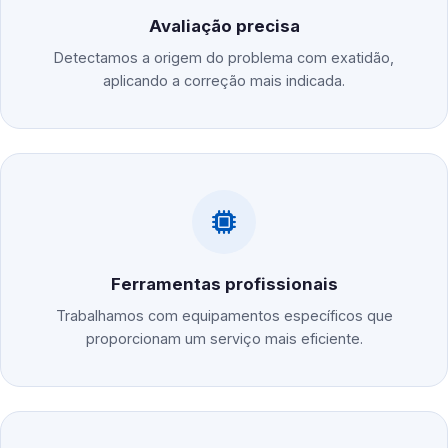
Avaliação precisa
Detectamos a origem do problema com exatidão,
aplicando a correção mais indicada.
Ferramentas profissionais
Trabalhamos com equipamentos específicos que
proporcionam um serviço mais eficiente.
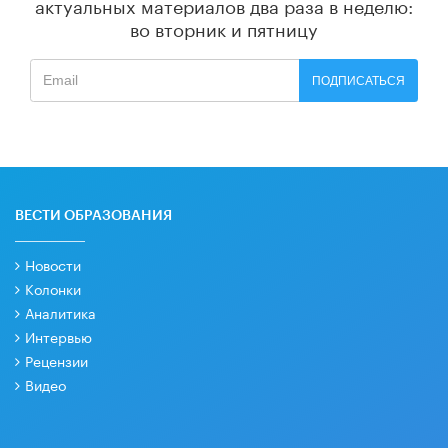
актуальных материалов
два раза в неделю:
во вторник и пятницу
ПОДПИСАТЬСЯ
ВЕСТИ ОБРАЗОВАНИЯ
Новости
Колонки
Аналитика
Интервью
Рецензии
Видео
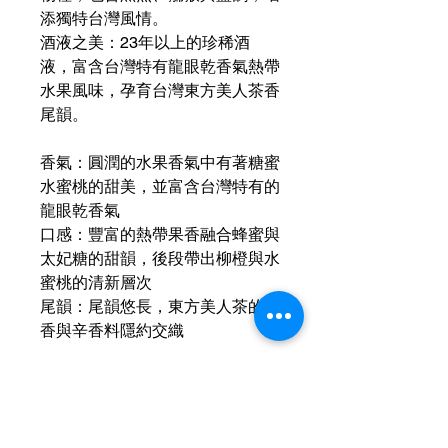
添獨特台灣風情。
酒液之美：23年以上的珍稀酒
液，富含台灣特有龍眼乾香氣熱帶
水果風味，孕育台灣東方美人茶香
尾韻。
香氣：圓潤的水果香氣中有著糖蜜
水蜜桃的甜美，並富含台灣特有的
龍眼乾香氣
口感：豐富的熱帶果香融合蜂蜜與
太妃糖的甜韻，後段帶出柳橙與水
蜜桃的清新層次
尾韻：尾韻悠長，東方美人茶的茶
香與辛香料隱約交織
運送資訊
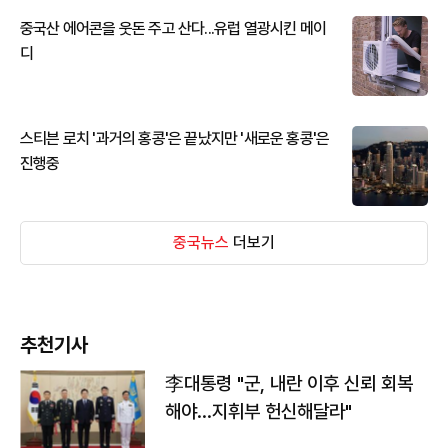
중국산 에어콘을 웃돈 주고 산다...유럽 열광시킨 메이
디
스티븐 로치 '과거의 홍콩'은 끝났지만 '새로운 홍콩'은
진행중
중국뉴스
더보기
추천기사
李대통령 "군, 내란 이후 신뢰 회복
해야…지휘부 헌신해달라"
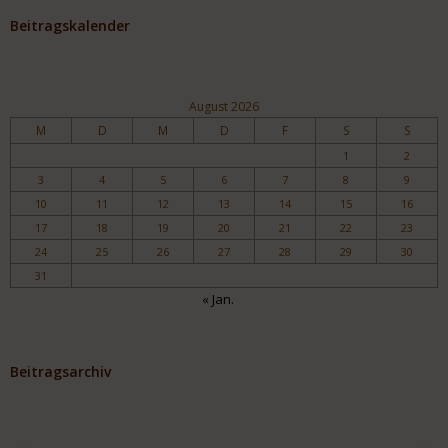
Beitragskalender
August 2026
M
D
M
D
F
S
S
1
2
3
4
5
6
7
8
9
10
11
12
13
14
15
16
17
18
19
20
21
22
23
24
25
26
27
28
29
30
31
« Jan.
Beitragsarchiv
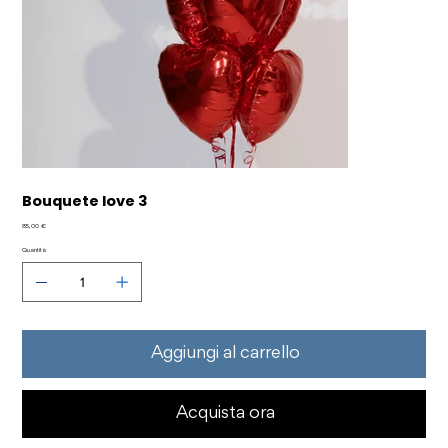
Bouquete love 3
Prezzo
85,00 €
Quantità
Aggiungi al carrello
Acquista ora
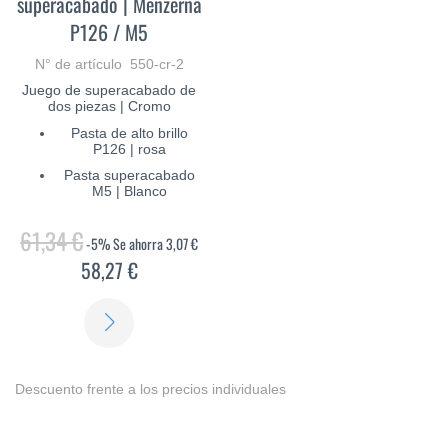
superacabado | Menzerna
P126 / M5
N° de artículo 550-cr-2
Juego de superacabado de
dos piezas | Cromo
Pasta de alto brillo
P126 | rosa
Pasta superacabado
M5 | Blanco
61,34 €
-5%
Se ahorra
3,07 €
58,27 €
SABER
MÁS
Descuento frente a los precios individuales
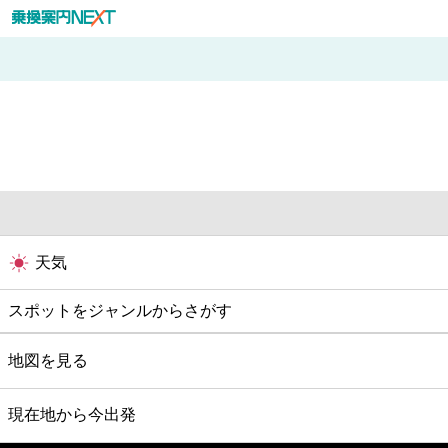
天気
スポットをジャンルからさがす
グルメ
地図を見る
映画
現在地から今出発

▸ To do
Transcribe all of the lines above character for character, and omit the pictures.

▸ Task answer
Avaliação precisa
Detectamos a origem do problema com exatidão,
aplicando a correção mais indicada.
Ferramentas profissionais
Trabalhamos com equipamentos específicos que
proporcionam um serviço mais eficiente.
актуальных материалов
два раза в неделю:
во вторник и пятницу
ПОДПИСАТЬСЯ
ВЕСТИ ОБРАЗОВАНИЯ
Новости
Колонки
Аналитика
Интервью
Рецензии
Видео
添獨特台灣風情。
酒液之美：23年以上的珍稀酒
液，富含台灣特有龍眼乾香氣熱帶
水果風味，孕育台灣東方美人茶香
尾韻。
香氣：圓潤的水果香氣中有著糖蜜
水蜜桃的甜美，並富含台灣特有的
龍眼乾香氣
口感：豐富的熱帶果香融合蜂蜜與
太妃糖的甜韻，後段帶出柳橙與水
蜜桃的清新層次
尾韻：尾韻悠長，東方美人茶的茶
香與辛香料隱約交織
運送資訊
중국산 에어콘을 웃돈 주고 산다...유럽 열광시킨 메이
디
스티븐 로치 '과거의 홍콩'은 끝났지만 '새로운 홍콩'은
진행중
중국뉴스
더보기
추천기사
李대통령 "군, 내란 이후 신뢰 회복
해야…지휘부 헌신해달라"
Beitragskalender
August 2026
M
D
M
D
F
S
S
1
2
3
4
5
6
7
8
9
10
11
12
13
14
15
16
17
18
19
20
21
22
23
24
25
26
27
28
29
30
31
« Jan.
Beitragsarchiv
Bouquete love 3
Prezzo
85,00 €
Quantità
Aggiungi al carrello
Acquista ora
superacabado | Menzerna
P126 / M5
N° de artículo 550-cr-2
Juego de superacabado de
dos piezas | Cromo
Pasta de alto brillo
P126 | rosa
Pasta superacabado
M5 | Blanco
61,34 €
-5%
Se ahorra
3,07 €
58,27 €
SABER
MÁS
Descuento frente a los precios individuales
天気
スポットをジャンルからさがす
グルメ
地図を見る
映画
現在地から今出発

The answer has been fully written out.